Paulatinamente, como si brotase de las entrañas del silencio o del musical goteo de lluvia sobre tejas árabes, fue surgiendo la voz cantarina de la secretaria de recepción: primero, apenas si se apreciaban sus eses musicales; luego comenzó la avalancha de reprimendas contra los instructores. ¿Cuándo entrarían? __se preguntó la gimnasta__ ¡Debió pasar mucho tiempo... tal vez una noche entera!
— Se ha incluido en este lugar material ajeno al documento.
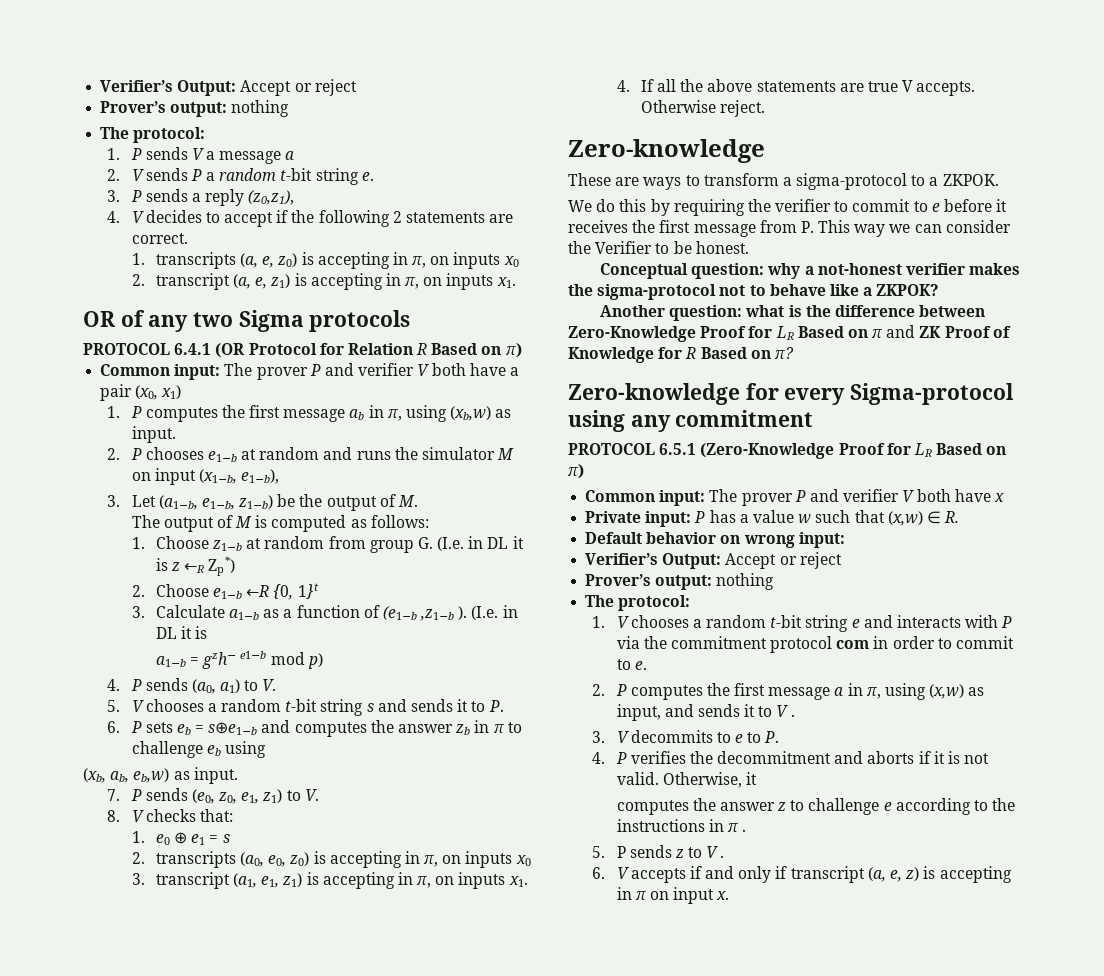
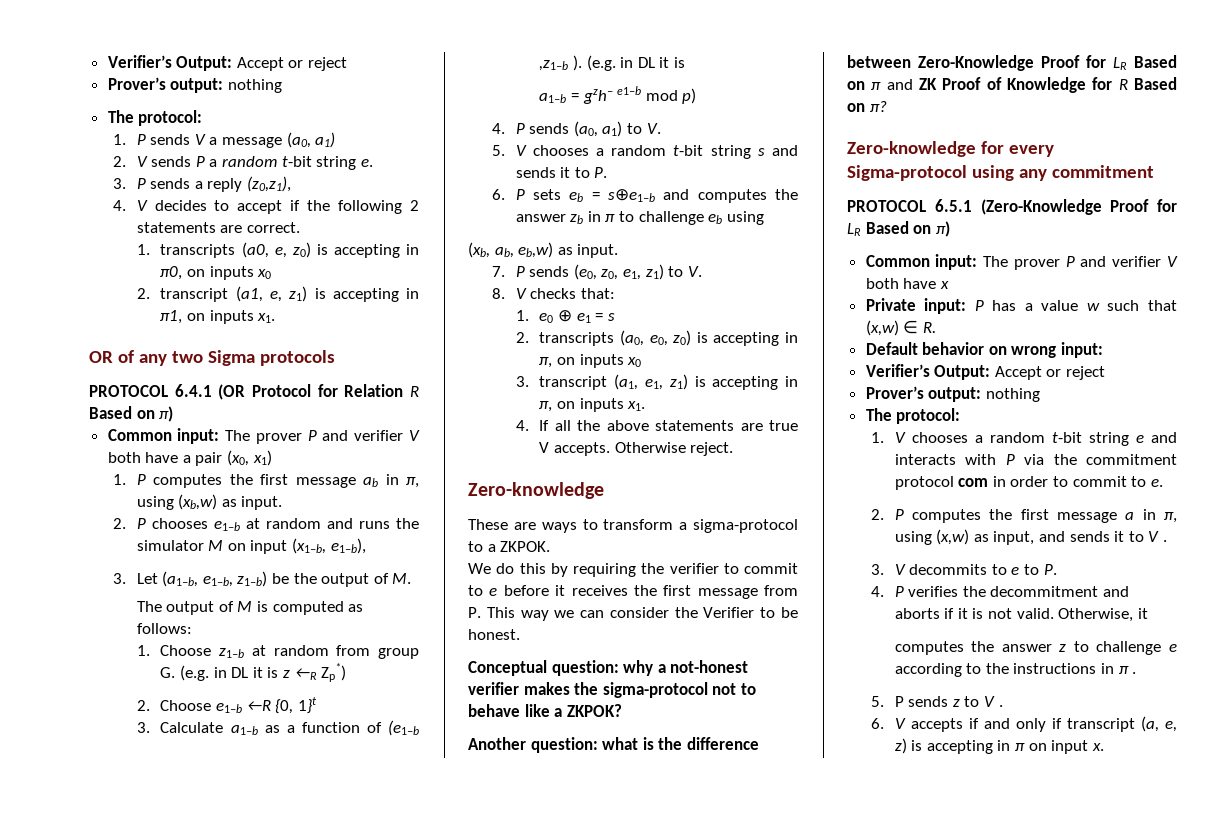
[285,151,295,160] a -> [286,132,336,148] (a0, a1)
[239,253,258,268] (a, -> [241,242,269,258] (a0,
[411,256,427,268] π, -> [160,266,183,280] π0,
[232,274,251,289] (a, -> [235,286,263,302] (a1,
[404,277,420,289] π, -> [160,310,183,324] π1,
[437,537,465,551] (I.e. -> [180,665,210,681] (e.g.
[471,606,499,620] (I.e. -> [586,55,616,71] (e.g.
Quiso gritar, pedir socorro... pero el chirrido de polea, en tanto iba rajando la efímera quietud, la fue tranquilizando, incluso adormeciendo... tanto que hasta pudo aún preguntarse: ¿Podría, en adelante, seguir gozando de la armonía de movimientos de Chema y Chemary? ¿Flirtear tanto con el rubio __pelo lacio, bigote trapezoidal, muslos desarrollados como culata de jaca y hombros estrechos, aunque robustos: de esos que, con la barbilla, conforman los tres ángulos de un triángulo perfecto... donde la base la toma de las clavículas y los lados de los flancos del cuello__... como con el otro: moreno agitanado, de ensortijada y abundante cabellera __tan sólo presa a los lados por una capa de apresto__, con la corpulencia, apostura y conjunto de ademanes... que, bien trajeado, hasta podría competir con el gangster latino de una vieja película...? ¿Y seguirían colgándose de las cuerdas de pasamanería, a uno y otro lado de la sala, como dos monaguillos repicando, para izar la majestuosa lámpara que cuelga del gran rosetón del techo?
...Como cada día, una vez concluida la ceremonia, el rubio, con armónico contoneo, pavoneándose de algún detalle sin importancia, se acercará al moreno que, con cierta melancolía en la mueca de la boca, ya observará el panorama vencido sobre el alféizar; desde donde ambos, amarrados por la cintura, aunque sin relentecer ninguno el bombeo de sus respectivos bíceps, indistintamente irán componiendo, con descollos de risa gutural, a cuál más banal, alguna frase jocosa que despierte en el otro la curiosidad.
__¡Fíjate... hasta en los animales la hembra siempre es más cabrona...! ¿Te das cuenta?... aquella gata es como la que me trajiné anoche: coqueta, insinuante, provocadora... ¡Cachi...! Pues, si el pobre gato quiere darla un toque..., ¡verás cómo tendrá que propinarle una galleta!
Éste paró en seco y los dos al unísono, el moreno con gesto aún más sombrío, dirigieron la vista hacia la balaustrada de donde parecían proceder unos estentóreos ronquidos; como si unas fieras estuviesen copulando. Pero, cuando comprendieron qué podría ocurrir, se miraron con complicidad.